NTAHC’s ‘Ask for a Test’ campaign was produced and distributed throughout the NT to promote awareness about risk behaviours and to encourage Aboriginal people to access HIV, hepatitis and sexual health testing if they think they are at risk.
‘Love Me Proper Way’ condom packs have also been developed and are regularly supplied through NTAHC community stalls, Aboriginal community events and from the NTAHC offices. The packs include red, black and yellow condoms as well as lube sachets.
Distance is often a barrier to accessing sexual health services and information throughout the NT, so the ASH program launched an online social media presence through a Facebook page called ‘Deadly Pride’, which is a page to share information on Aboriginal LGBTI issues and sexual health.
Present and future concerns responding to the needs of Aboriginal and Torres Strait Islander people on HIV in the NT
Over the past year there has been a significant increase in syphilis in the NT, including notifications of congenital syphilis, which is of great concern.

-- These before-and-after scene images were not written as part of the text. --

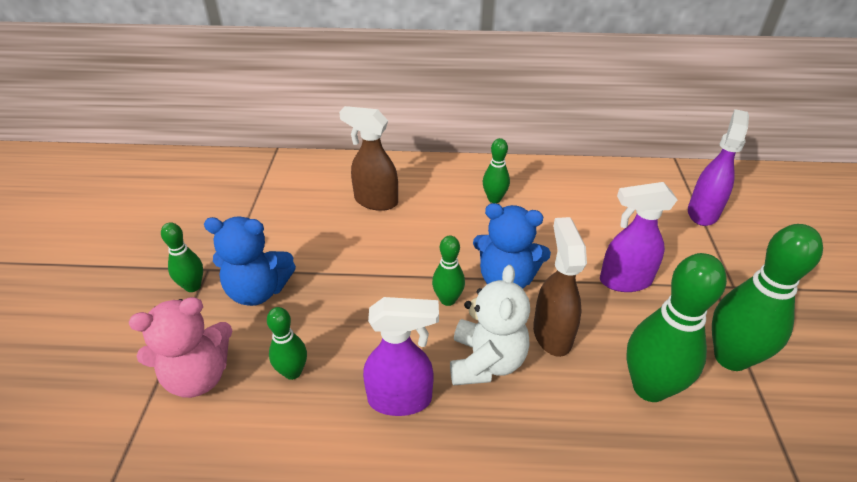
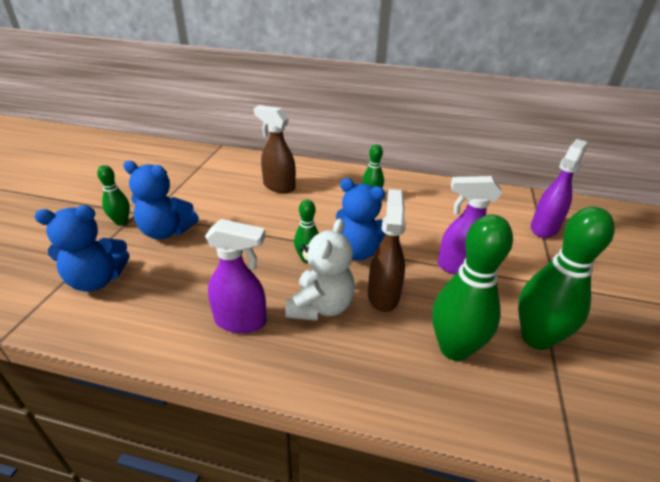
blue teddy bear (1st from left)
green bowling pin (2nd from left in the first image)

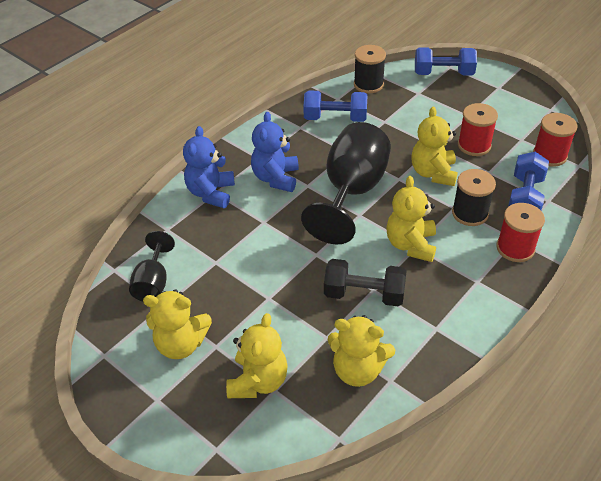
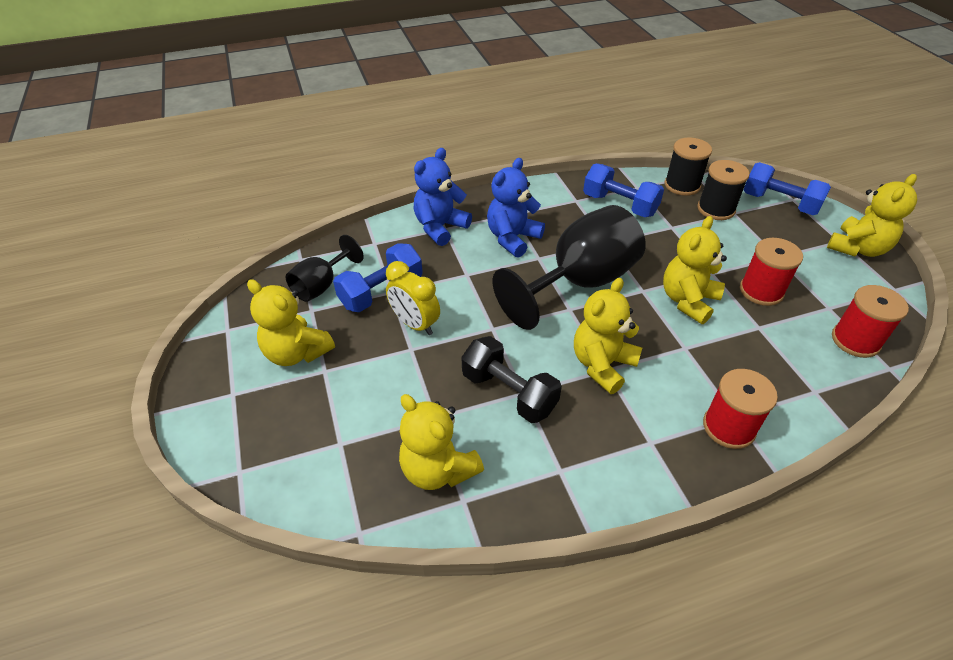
blue dumbbell (1st from left)
black spool (2nd from left)
yellow teddy bear (5th from left)
yellow clock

People with STIs are also at greater risk of acquiring HIV.
Aboriginal people make up thirty percent of the population of the Northern Territory, with a large percentage living in remote communities. Many of these people are living in extremely impoverished conditions, with poor access to health, housing, education and transport.
Health clinics are often over-burdened, under staffed and under resourced, and struggle to manage the acute care needs of the community, so sexual health and BBV screening often takes a back seat.
Access to condoms and safe sex products is reliant upon people accessing the clinic, which can often be stigmatising and shameful.
Apart from community education delivered by NTAHC, in the Northern Territory there is very little information about BBVs and STIs reaching Aboriginal communities, or even the general population.
With high rates of STIs and a disproportionate number of cases of viral hepatitis in the NT among Aboriginal communities, this leaves communities vulnerable to a potential HIV epidemic – underlining the urgent need to address STIs and BBVs among this population.
Scientific advances in preventing and treating HIV have provided the knowledge and the means to reduce new infections.
New testing technologies are creating opportunities to significantly improve testing accessibility that can contribute to reducing transmission of STIs and BBVs; however, outside of urban settings, it is quite another situation.
For many Aboriginal people living in remote regions, there is no internet access and it is difficult to stay up to date about new testing technologies, or to access information about STIs and BBVs.
Funding constraints are another issue to consider in getting STI and BBV information disseminated across the NT. How do we continue to do this work with possible funding cuts?
Despite these concerns, NTAHC remains optimistic in its approach. We do this work through ongoing relationships with remote communities, a strong social media presence and a commitment to developing culturally appropriate resources.
A new HIV resource will also be launched this year. It is the first in a series with further resources being developed around hepatitis B and C, STIs and safe injecting.
1 In this article, use of the term Aboriginal is inclusive of Torres Strait Islander peoples.
2 ACOCA closed in late 2002, and a program in Alice Springs was started by the Northern Territory AIDS and Hepatitis Council in 2003.
3 Lee, G. (1996). Malaga to Malaga: Man to Man. Danila Dilba Biluru Butji Binnilutlum Medical Service Aboriginal Corporation and Northern Territory AIDS Council, Darwin.
4 Hodge, D. (2015). Rationale for the nomination of Garry Lee for the NTAHC Lifetime Membership Award. Presentation to the NTAHC Board, Darwin, August 2015.
David Aanundsen is Aboriginal Sexual Health Coordinator at NTAHC.